Perfect Sense is paced well enough to give due time to the failing senses and the emotions that might accompany them. With a tinge of sci-fi, the mysterious disease that becomes a pandemic is left totally unexplained beyond shots of dictators and extremists whilst narration explains how different groups believe it to be caused by different ideologies. This would be acceptable where the actual delivery of the symptoms not so patently absurd. Having staggered the onset for loss of smell across his fictitious world, Mackenzie brings on loss of taste, seemingly all at once for everyone, to laughable results. He does make pause for some gratuitous nudity and sex scenes that feel like an attempt at tasteful titillation for the sheer sake of it.

Once the senses of smell and taste have abandoned mankind and the case is made for moving on and living life, the film begins to feel like some underhanded propaganda tool for big tobacco as Mike and Susan extol the virtues of still being able to enjoy a cigarette. It's only following the loss of the senses that smoking doesn't deteriorate that humans around the world truly begin to panic and spiral out of control. It's certainly a bizarre message that underlies the evolutionary tale of adaptation for survival.

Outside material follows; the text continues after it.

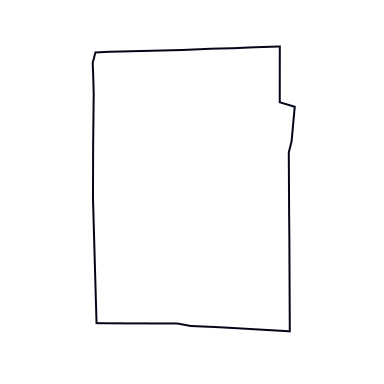 Dois Irmãos, Rio Grande do Sul, Brazil, rotated 171°
{"feature_id": "56859067B39393866453324", "entity_name": "Dois Irmãos", "entity_type": "district", "adm_level": 2, "iso_a3": "BRA", "parent_name": "Brazil", "parent_adm1": "Rio Grande do Sul", "projection": "albers", "projection_center": [-51.091, -29.598], "detail": "fine", "context": "isolated", "style": "outline", "palette": "ink", "viewbox_px": 384, "rotation_deg": 171, "n_neighbors": 0, "source": "geoboundaries", "source_scale": "gbopen_adm2", "svg_char_len": 454}
<svg xmlns="http://www.w3.org/2000/svg" viewBox="0 0 384 384"><g transform="rotate(171 192 192)"><path d="M282.5,252.6L290.8,201.2L306.8,77.4L288.5,74.3L227.0,64.4L214.3,59.9L184.9,53.9L117.2,39.1L103.2,130.3L99.8,153.2L90.2,216.0L85.7,226.5L77.2,260.1L91.3,266.9L82.5,322.0L109.5,325.4L127.6,327.4L148.9,330.3L179.6,333.8L253.8,343.7L265.6,344.9L269.9,335.0L271.2,323.9L273.7,304.5L282.5,252.6Z" fill="none" stroke="#020617" stroke-width="2"/></g></svg>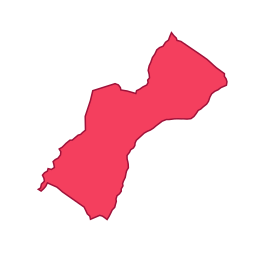 São Felipe, Bahia, Brazil, rotated 46°
{"feature_id": "56859067B73272671574835", "entity_name": "São Felipe", "entity_type": "district", "adm_level": 2, "iso_a3": "BRA", "parent_name": "Brazil", "parent_adm1": "Bahia", "projection": "natural_earth1", "projection_center": [-39.09, -12.85], "detail": "fine", "context": "isolated", "style": "filled", "palette": "rose", "viewbox_px": 256, "rotation_deg": 46, "n_neighbors": 0, "source": "geoboundaries", "source_scale": "gbopen_adm2", "svg_char_len": 1808}
<svg xmlns="http://www.w3.org/2000/svg" viewBox="0 0 256 256"><g transform="rotate(46 128 128)"><path d="M76.7,127.4L82.3,136.2L89.9,150.7L100.0,160.1L99.7,163.7L99.7,166.6L98.5,168.8L98.2,172.6L98.0,176.5L96.4,178.3L96.0,183.3L96.1,186.3L96.1,188.8L95.3,192.1L98.4,192.8L100.5,195.3L101.1,199.3L100.2,202.3L100.1,205.2L102.7,206.6L105.3,208.4L104.6,211.9L101.7,213.7L103.0,215.9L102.2,219.1L102.5,222.3L105.8,223.4L108.2,225.1L108.2,229.2L110.4,232.5L109.8,235.1L113.0,234.3L113.1,230.9L112.8,227.7L111.5,224.1L121.1,220.2L124.8,219.8L128.5,219.5L154.4,214.5L157.8,215.6L161.5,216.9L164.9,216.7L167.6,218.4L171.2,209.0L173.6,207.6L176.0,207.1L179.3,206.6L178.4,203.0L177.1,199.3L176.0,196.4L175.8,192.6L174.0,189.7L172.7,187.4L170.7,185.9L169.1,183.0L169.4,179.8L168.8,176.8L167.1,175.2L166.1,171.8L164.2,170.5L163.0,168.1L161.6,164.3L159.1,160.8L157.8,158.7L156.9,155.4L154.2,153.0L152.3,151.7L149.7,150.2L147.1,147.8L146.5,143.8L145.5,141.2L146.1,137.9L145.4,135.3L143.7,133.3L142.6,130.5L142.8,124.2L142.9,119.9L143.8,116.4L145.0,113.3L145.7,109.9L145.9,106.3L146.8,98.7L148.5,94.6L150.4,92.6L153.7,88.2L156.3,85.4L158.5,83.3L160.2,81.5L162.6,79.3L165.0,76.2L165.5,72.6L165.0,69.2L164.1,65.2L164.9,62.6L165.0,59.4L165.4,54.8L164.7,51.6L162.6,47.5L161.5,44.0L161.9,40.0L163.1,36.6L163.5,33.1L164.4,30.7L165.6,27.5L163.5,24.7L160.8,23.3L157.8,22.8L155.9,20.9L146.0,22.6L142.5,22.9L138.5,23.1L133.4,23.5L126.1,24.9L102.5,29.8L99.0,31.9L96.8,30.8L93.2,30.9L89.6,30.5L91.1,34.1L92.9,37.8L92.4,41.5L93.5,46.0L92.1,49.5L91.8,53.0L93.5,57.4L94.3,61.5L96.5,65.8L98.0,69.6L100.6,73.5L104.1,75.5L106.9,77.7L107.2,80.6L109.3,82.0L110.1,84.7L108.8,88.7L108.2,92.6L107.1,95.9L108.6,98.4L100.8,102.9L95.7,106.7L93.6,105.4L90.3,105.0L87.1,106.5L76.7,127.4Z" fill="#f43f5e" stroke="#9f1239" stroke-width="1.5"/></g></svg>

Perfect Sense contains a lot of promise in its premise and the way it presents the outbreak across the world. With a chef as a central character, it allows for exploration of how important smell and taste are in life and how, as a collective, we might move beyond it if need be. Otherwise, the film stumbles and fumbles its way to the finish line. Being an epidemiologist, Susan manages to do little other than inform the viewer of exactly what is happening and how unexplainable it is and Green brings little to the role beyond her willingness to strip down. Breaking occasionally for aforementioned narration, Perfect Sense tries too hard for a contemplative tone which ends up feeling cheaply manufactured. Different techniques are employed to convey the loss of senses, but even this has been done better elsewhere (see Julia's Eyes for a fantastic example).
When the predictable final scene arrives, it's none-too-soon. By the end of its 90 minutes, Perfect Sense will likely leave a bad taste in quite a few mouths.